Wholesale prices appear to have fallen to -£6.57 per megawatt hour as supply exceeds demand. No, it will not appear on your household utility bill.
Neso, which is responsible for keeping the lights on, reported that wind power generated a record 22.5 gigawatts last month. Records are likely to be broken next year when the first stage of the world’s largest wind farm is due to be completed at Dogger Bank in the North Sea.

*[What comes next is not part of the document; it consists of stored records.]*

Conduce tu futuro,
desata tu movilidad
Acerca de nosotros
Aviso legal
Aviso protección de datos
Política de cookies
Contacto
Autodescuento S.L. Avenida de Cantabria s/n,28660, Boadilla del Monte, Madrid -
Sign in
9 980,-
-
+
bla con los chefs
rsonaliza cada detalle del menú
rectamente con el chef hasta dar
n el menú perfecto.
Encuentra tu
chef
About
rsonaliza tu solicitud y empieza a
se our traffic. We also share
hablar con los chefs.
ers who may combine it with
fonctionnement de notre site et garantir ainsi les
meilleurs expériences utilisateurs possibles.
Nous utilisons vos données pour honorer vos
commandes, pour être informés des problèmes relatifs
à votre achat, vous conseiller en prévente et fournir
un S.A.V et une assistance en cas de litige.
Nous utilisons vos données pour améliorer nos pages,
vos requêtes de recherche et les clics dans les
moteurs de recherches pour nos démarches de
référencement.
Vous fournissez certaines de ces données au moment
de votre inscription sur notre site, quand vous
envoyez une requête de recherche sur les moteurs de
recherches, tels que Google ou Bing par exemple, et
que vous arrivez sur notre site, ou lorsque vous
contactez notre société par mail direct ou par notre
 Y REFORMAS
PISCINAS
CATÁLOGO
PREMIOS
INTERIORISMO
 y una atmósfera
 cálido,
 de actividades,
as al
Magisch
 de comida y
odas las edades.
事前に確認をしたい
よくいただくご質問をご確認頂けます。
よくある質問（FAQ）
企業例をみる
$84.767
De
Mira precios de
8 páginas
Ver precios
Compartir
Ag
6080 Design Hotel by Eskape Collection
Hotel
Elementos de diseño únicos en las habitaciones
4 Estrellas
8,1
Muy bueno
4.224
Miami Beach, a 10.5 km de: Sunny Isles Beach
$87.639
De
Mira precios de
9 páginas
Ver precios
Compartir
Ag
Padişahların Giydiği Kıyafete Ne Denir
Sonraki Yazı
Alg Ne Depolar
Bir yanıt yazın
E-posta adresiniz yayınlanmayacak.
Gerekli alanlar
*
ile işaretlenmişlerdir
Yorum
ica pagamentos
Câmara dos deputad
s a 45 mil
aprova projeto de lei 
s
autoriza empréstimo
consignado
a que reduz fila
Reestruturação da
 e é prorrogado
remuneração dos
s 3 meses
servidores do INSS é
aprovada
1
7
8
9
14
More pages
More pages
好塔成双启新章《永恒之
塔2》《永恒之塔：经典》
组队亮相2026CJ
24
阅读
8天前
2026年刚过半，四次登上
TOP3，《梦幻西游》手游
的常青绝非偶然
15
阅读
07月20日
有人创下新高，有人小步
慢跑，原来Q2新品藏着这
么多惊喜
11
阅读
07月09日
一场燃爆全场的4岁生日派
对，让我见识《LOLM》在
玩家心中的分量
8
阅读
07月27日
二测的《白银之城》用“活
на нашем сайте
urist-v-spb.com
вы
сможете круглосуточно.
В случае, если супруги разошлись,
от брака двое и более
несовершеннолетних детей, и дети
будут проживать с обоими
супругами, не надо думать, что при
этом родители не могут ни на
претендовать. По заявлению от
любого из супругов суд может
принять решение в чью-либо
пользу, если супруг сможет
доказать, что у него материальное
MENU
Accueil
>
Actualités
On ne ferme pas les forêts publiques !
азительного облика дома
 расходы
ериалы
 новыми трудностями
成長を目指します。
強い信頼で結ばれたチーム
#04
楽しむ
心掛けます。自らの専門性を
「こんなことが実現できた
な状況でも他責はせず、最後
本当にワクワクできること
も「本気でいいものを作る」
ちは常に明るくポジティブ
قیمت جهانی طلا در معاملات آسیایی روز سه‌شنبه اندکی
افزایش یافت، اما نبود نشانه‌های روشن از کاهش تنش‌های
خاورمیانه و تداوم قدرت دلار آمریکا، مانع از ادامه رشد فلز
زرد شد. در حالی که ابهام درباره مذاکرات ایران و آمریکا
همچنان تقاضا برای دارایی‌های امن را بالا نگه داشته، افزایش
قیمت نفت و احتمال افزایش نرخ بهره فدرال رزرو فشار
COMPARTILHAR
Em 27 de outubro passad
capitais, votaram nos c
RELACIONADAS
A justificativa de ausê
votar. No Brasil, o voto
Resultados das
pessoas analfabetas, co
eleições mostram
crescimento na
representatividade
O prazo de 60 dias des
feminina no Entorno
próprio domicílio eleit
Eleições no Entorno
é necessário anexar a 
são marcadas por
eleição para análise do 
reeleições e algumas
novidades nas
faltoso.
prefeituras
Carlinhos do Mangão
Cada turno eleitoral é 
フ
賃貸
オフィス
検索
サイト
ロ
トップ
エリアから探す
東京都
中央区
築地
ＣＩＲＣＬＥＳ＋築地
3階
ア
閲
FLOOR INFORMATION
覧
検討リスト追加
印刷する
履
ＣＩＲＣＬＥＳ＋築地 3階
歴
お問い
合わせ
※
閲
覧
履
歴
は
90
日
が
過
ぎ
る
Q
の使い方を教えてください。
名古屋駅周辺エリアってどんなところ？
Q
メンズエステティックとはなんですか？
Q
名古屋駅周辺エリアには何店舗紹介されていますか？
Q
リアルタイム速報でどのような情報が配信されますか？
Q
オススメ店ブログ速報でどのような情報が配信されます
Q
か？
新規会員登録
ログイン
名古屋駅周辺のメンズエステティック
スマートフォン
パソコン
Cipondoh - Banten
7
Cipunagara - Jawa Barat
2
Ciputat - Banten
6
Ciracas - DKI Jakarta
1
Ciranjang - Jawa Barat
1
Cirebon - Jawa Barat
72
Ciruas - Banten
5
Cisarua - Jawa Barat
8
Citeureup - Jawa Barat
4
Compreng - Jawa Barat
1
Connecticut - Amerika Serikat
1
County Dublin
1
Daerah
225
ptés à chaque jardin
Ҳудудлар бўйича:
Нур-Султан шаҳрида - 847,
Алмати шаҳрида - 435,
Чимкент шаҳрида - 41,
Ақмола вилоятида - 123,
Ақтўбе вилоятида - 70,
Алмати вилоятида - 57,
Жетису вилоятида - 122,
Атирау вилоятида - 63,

Renewable energy coming down from the macroeconomic clouds could also provide investors with good income. Greencoat UK Wind (UKW) is a self-proclaimed £2.2bn investment trust whose dividends paid to shareholders represent 7.9% of the price. Even better, these distributions have grown by an average of 8.1% per year over the past five years, according to research firm Morningstar.
Please note that dividends may be reduced or canceled without notice. However, if current rates of growth are maintained, investors’ incomes could double within nine years.
Despite this, rising installation and maintenance costs are raising serious questions about how profitable wind power is and whether it can survive without government subsidies. But this small shareholder in UKW is keen to increase clean energy production and reduce dependence on foreign dictators on fossil fuels. Happy new year!